CPMI DO INSS GANHA SOBREVIDA E AMPLIA INVESTIGAÇÕES SOBRE ROMBO BILIONÁRIO NA PREVIDÊNCIA

Parlamentares da CPMI do INSS intensificam investigações após decisão do STF que garante mais tempo para apurar fraudes e responsabilizar envolvidos. (Foto: Marcos Oliveira/Agência Senado)

A investigação sobre suspeitas de fraudes e desvios na Previdência Social ganhou um novo capítulo em Brasília. A Comissão Parlamentar Mista de Inquérito (CPMI) do INSS terá mais tempo para aprofundar apurações, após decisão do ministro do Supremo Tribunal Federal (STF), André Mendonça que determinou a prorrogação dos trabalhos.

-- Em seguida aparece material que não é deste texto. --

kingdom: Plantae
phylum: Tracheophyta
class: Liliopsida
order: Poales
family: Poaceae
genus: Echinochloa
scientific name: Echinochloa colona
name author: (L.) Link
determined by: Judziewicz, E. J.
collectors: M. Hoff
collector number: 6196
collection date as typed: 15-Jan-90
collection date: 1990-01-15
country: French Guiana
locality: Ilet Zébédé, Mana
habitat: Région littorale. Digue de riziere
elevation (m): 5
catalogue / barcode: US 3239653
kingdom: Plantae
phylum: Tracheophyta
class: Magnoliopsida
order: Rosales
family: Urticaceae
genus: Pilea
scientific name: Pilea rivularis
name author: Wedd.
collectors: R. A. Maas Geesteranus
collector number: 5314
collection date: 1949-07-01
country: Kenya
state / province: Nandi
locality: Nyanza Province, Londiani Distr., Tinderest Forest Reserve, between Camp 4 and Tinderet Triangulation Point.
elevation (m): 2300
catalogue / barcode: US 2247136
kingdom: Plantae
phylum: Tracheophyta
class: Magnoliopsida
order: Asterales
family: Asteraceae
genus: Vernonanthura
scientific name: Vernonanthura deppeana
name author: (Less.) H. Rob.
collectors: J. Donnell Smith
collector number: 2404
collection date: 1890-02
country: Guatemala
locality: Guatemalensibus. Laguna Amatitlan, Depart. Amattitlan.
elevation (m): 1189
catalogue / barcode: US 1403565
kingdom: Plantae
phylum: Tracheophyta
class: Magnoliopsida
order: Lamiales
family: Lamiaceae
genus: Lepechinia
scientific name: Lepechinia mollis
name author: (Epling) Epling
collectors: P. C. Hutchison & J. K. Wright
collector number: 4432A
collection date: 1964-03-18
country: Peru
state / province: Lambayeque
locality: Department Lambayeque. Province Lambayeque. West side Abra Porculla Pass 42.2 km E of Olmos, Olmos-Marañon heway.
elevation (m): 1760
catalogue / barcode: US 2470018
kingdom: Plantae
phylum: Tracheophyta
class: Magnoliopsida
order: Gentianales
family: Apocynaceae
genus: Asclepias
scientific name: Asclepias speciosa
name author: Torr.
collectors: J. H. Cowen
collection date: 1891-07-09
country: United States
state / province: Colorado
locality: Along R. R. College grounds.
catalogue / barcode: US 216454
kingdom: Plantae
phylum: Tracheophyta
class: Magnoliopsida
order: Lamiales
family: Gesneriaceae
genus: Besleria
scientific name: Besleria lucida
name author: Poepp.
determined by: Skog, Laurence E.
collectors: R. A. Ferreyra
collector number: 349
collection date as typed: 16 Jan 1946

O anúncio foi feito pelo presidente da comissão, o senador Carlos Viana, que confirmou a extensão inicial de 60 dias, com possibilidade de chegar a 120, caso surjam novos fatos relevantes.

Segundo o parlamentar, o objetivo é entregar respostas mais robustas à sociedade diante do que classificou como um dos maiores escândalos envolvendo recursos da Previdência.

“Queremos apresentar ao Brasil uma resposta mais completa sobre esse desfalque. Não vamos permitir que isso seja esquecido”, afirmou.

Decisão do STF destrava prorrogação

A continuidade da CPMI só foi possível após determinação do ministro André Mendonça, que atendeu a um pedido formal de parlamentares diante do impasse no Congresso.

Na decisão, o magistrado estabeleceu prazo de 48 horas para que o presidente do Congresso, Davi Alcolumbre, realize a leitura do requerimento de prorrogação. Caso contrário, o documento será considerado automaticamente aceito.

A medida foi celebrada pelos integrantes da comissão como uma vitória institucional.

Mais depoimentos, dados sigilosos e possível nova onda de prisões

Com mais tempo, a CPMI pretende ampliar o alcance das investigações. Estão na lista de próximos passos:
• Convocação de funcionários da Dataprev
• Oitiva de representantes de bancos e financeiras
• Depoimentos de ex-ministros e servidores públicos
• Possível convocação do ministro da Previdência, Wolney Queiroz

A comissão também deve aprofundar a análise de dados obtidos com a quebra de sigilo do empresário Daniel Vorcaro, ex-dono do Banco Master.

De acordo com Viana, novas prisões não estão descartadas.

“Já demos muitas respostas ao povo brasileiro. Não vamos varrer essa sujeira para debaixo do tapete”, declarou.

Relatório já tem 5 mil páginas e 228 indiciados

O relator da CPMI, deputado Alfredo Gaspar, revelou que o documento final já está praticamente concluído — com cerca de 5 mil páginas e 228 pessoas indiciadas.

Com a prorrogação, o material pode se tornar ainda mais robusto, incluindo novos fatos e responsabilizações.

Segundo o parlamentar, o relatório não cita nem o presidente Luiz Inácio Lula da Silva nem o ex-presidente Jair Bolsonaro.

Além das investigações: mudanças na lei

Mais do que apontar culpados, a CPMI também deve propor mudanças estruturais para evitar novas fraudes no sistema previdenciário.

A expectativa é que o relatório final inclua sugestões de projetos de lei voltados à proteção dos recursos da Previdência.

“Essa prorrogação vai além do relatório. Vamos ajudar a blindar o sistema”, destacou Gaspar.

Sem a decisão do STF, a CPMI seria encerrada já no próximo dia 28. Agora, o cenário muda: a comissão ganha fôlego político e jurídico para aprofundar um dos casos mais sensíveis envolvendo recursos públicos e aposentadorias no país.